- What is needed
In the data below, rewrite everything from the line containing "4. JEF Friedl" down to the line containing "## 2. Hauptfunktionen implementieren", replacing "O'Reilly" with "O'Reilly Media" and keeping all else unchanged. Give only those lines, and leave the pictures out of your answer.

- Material supplied

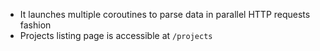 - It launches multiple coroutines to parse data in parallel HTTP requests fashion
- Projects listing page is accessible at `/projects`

--

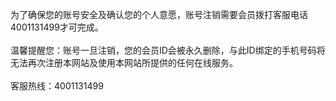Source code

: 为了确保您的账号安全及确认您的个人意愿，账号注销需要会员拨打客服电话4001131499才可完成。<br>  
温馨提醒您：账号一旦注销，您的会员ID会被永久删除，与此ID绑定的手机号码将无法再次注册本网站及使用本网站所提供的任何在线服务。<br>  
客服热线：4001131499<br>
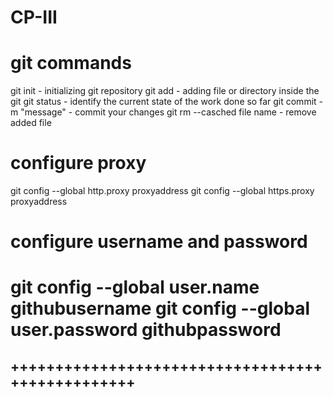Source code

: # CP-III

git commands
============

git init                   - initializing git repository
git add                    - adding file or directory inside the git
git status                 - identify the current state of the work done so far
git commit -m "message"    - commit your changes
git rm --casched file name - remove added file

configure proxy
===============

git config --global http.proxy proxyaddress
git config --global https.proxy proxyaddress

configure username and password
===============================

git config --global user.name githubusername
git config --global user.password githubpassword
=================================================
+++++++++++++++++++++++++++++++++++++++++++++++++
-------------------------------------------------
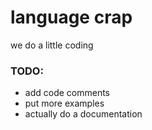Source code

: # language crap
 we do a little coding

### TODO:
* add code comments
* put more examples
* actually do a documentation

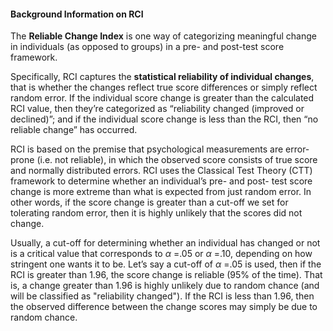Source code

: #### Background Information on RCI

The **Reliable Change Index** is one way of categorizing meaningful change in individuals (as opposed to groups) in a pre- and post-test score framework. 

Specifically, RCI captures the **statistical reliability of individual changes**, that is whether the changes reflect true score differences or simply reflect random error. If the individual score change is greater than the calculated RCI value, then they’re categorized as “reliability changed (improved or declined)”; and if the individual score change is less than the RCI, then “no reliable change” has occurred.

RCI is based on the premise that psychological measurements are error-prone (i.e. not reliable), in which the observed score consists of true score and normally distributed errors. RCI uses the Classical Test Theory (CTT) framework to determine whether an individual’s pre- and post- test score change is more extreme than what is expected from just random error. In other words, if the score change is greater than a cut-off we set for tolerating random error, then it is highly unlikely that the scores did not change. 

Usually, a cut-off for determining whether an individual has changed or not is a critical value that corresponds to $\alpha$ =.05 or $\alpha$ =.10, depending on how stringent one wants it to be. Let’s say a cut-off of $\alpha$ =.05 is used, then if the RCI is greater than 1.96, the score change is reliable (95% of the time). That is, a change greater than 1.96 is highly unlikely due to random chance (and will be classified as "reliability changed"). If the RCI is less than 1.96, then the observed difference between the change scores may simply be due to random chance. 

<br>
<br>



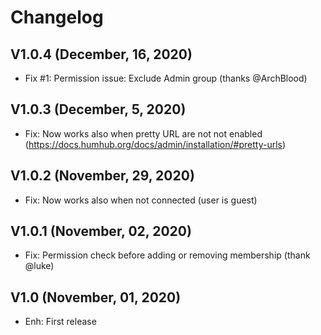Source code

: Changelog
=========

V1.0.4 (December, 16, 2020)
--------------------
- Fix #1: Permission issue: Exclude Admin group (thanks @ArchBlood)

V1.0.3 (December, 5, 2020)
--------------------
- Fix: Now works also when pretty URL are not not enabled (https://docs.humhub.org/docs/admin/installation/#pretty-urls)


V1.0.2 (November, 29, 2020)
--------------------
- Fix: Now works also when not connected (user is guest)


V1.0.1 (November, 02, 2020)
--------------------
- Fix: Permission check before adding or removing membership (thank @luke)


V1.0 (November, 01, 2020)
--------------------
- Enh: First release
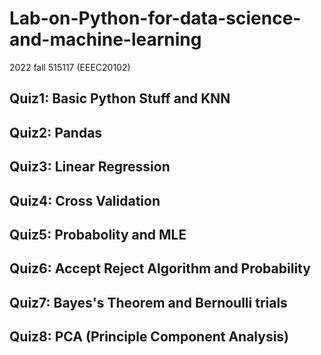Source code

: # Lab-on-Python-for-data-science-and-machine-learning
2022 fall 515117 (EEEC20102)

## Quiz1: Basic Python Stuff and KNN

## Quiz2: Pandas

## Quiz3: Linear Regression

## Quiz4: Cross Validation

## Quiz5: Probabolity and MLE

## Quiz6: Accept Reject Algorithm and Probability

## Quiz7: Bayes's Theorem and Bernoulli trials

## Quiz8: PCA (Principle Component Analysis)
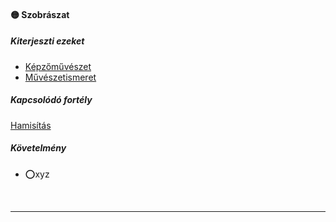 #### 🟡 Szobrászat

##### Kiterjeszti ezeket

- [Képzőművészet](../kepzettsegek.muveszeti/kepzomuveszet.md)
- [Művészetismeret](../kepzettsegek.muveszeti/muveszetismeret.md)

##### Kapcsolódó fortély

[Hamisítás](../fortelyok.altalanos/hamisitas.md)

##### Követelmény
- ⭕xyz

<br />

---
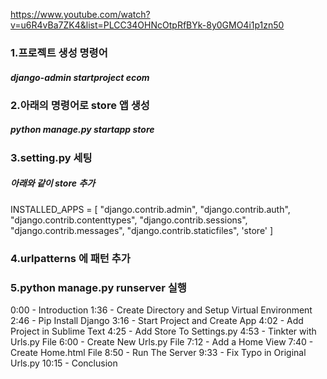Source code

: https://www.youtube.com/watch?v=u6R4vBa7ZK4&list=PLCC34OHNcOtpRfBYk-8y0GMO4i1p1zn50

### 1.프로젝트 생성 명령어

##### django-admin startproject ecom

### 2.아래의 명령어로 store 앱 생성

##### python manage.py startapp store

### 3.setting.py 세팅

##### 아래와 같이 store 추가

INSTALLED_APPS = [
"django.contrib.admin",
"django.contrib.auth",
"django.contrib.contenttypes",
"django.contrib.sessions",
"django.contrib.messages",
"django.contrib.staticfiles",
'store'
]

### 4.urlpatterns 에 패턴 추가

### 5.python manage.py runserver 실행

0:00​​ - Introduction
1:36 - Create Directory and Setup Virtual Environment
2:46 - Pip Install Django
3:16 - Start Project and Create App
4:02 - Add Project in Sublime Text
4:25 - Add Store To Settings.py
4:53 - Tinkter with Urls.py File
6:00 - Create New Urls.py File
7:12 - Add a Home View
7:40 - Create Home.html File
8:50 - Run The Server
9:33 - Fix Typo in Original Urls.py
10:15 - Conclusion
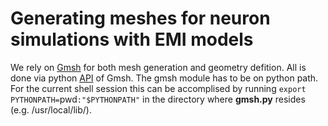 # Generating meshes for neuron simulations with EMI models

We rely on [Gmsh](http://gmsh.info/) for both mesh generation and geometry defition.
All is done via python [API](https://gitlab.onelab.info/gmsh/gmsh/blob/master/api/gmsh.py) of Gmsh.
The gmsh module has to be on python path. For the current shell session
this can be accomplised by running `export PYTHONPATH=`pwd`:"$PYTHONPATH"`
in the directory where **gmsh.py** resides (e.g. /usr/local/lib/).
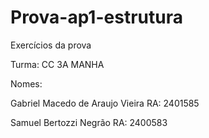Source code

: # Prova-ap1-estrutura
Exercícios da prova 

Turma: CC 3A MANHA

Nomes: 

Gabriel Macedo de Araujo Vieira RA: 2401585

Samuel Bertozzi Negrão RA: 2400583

==

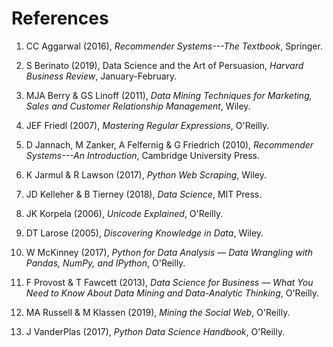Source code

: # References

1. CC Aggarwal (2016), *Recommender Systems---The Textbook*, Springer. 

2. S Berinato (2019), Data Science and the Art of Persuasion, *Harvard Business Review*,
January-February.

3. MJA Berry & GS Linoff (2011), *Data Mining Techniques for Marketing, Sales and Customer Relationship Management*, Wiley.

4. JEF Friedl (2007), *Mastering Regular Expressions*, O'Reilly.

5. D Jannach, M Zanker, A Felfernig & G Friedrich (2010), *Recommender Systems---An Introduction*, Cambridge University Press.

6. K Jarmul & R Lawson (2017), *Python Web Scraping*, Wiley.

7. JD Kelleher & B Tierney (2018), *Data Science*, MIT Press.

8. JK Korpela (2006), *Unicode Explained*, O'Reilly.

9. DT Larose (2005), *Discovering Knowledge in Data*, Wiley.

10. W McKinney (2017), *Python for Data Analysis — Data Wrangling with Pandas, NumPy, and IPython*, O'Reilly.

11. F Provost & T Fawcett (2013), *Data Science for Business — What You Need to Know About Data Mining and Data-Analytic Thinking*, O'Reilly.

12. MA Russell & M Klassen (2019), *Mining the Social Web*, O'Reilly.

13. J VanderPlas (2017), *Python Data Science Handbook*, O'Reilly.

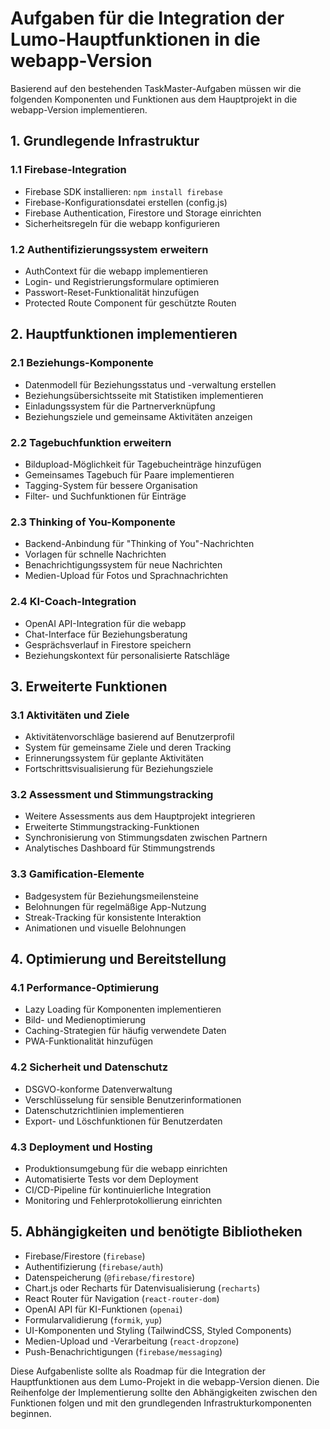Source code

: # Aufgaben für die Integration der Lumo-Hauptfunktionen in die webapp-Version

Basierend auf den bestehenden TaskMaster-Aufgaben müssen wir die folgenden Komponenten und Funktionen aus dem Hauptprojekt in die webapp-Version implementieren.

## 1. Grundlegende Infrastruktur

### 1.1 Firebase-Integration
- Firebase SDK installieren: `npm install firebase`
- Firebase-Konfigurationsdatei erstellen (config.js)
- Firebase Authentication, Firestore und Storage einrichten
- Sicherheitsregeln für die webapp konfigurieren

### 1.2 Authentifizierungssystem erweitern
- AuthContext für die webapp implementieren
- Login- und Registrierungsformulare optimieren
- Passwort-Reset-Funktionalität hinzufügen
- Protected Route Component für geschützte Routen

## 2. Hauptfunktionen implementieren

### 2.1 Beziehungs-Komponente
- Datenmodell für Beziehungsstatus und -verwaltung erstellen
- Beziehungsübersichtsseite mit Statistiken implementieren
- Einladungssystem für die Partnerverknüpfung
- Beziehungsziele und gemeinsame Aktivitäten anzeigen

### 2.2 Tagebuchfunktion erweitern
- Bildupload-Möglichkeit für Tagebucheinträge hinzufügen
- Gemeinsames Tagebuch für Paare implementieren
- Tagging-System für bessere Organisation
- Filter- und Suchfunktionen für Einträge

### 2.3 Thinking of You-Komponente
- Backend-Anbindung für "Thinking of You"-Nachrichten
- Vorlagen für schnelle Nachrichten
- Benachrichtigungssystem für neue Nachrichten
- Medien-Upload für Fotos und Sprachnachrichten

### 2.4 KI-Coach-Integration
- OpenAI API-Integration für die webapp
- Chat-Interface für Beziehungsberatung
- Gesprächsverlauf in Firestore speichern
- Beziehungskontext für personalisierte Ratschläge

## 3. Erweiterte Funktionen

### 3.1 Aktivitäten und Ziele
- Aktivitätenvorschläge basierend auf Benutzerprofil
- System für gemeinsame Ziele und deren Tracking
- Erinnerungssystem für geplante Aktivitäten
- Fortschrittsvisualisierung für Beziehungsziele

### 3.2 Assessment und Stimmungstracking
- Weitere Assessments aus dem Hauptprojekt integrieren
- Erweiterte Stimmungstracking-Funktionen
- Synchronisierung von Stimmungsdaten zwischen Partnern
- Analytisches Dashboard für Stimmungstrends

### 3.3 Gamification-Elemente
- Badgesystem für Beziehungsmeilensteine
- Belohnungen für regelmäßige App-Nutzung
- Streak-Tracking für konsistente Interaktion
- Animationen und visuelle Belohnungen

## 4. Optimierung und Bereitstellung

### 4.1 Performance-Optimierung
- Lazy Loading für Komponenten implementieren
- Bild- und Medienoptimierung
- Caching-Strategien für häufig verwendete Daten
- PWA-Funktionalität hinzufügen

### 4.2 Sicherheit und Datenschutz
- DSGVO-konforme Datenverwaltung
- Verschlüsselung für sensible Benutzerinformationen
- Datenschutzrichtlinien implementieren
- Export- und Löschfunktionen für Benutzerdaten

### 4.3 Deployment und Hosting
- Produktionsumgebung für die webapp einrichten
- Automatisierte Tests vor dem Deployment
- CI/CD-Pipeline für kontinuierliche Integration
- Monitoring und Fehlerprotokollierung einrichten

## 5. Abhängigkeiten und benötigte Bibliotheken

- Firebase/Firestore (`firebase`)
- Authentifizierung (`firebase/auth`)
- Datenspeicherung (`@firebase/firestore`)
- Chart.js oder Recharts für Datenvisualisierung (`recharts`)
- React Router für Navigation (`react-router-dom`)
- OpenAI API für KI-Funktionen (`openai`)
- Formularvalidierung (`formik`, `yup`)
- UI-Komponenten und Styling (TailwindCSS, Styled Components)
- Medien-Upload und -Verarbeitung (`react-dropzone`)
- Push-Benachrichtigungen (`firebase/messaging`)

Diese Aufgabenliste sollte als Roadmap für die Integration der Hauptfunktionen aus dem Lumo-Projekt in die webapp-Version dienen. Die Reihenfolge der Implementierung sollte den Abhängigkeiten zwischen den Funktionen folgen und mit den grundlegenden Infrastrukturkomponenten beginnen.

- Written solution
4. JEF Friedl (2007), *Mastering Regular Expressions*, O'Reilly Media.

5. D Jannach, M Zanker, A Felfernig & G Friedrich (2010), *Recommender Systems---An Introduction*, Cambridge University Press.

6. K Jarmul & R Lawson (2017), *Python Web Scraping*, Wiley.

7. JD Kelleher & B Tierney (2018), *Data Science*, MIT Press.

8. JK Korpela (2006), *Unicode Explained*, O'Reilly Media.

9. DT Larose (2005), *Discovering Knowledge in Data*, Wiley.

10. W McKinney (2017), *Python for Data Analysis — Data Wrangling with Pandas, NumPy, and IPython*, O'Reilly Media.

11. F Provost & T Fawcett (2013), *Data Science for Business — What You Need to Know About Data Mining and Data-Analytic Thinking*, O'Reilly Media.

12. MA Russell & M Klassen (2019), *Mining the Social Web*, O'Reilly Media.

13. J VanderPlas (2017), *Python Data Science Handbook*, O'Reilly Media.

Source code

: # Aufgaben für die Integration der Lumo-Hauptfunktionen in die webapp-Version

Basierend auf den bestehenden TaskMaster-Aufgaben müssen wir die folgenden Komponenten und Funktionen aus dem Hauptprojekt in die webapp-Version implementieren.

## 1. Grundlegende Infrastruktur

### 1.1 Firebase-Integration
- Firebase SDK installieren: `npm install firebase`
- Firebase-Konfigurationsdatei erstellen (config.js)
- Firebase Authentication, Firestore und Storage einrichten
- Sicherheitsregeln für die webapp konfigurieren

### 1.2 Authentifizierungssystem erweitern
- AuthContext für die webapp implementieren
- Login- und Registrierungsformulare optimieren
- Passwort-Reset-Funktionalität hinzufügen
- Protected Route Component für geschützte Routen

## 2. Hauptfunktionen implementieren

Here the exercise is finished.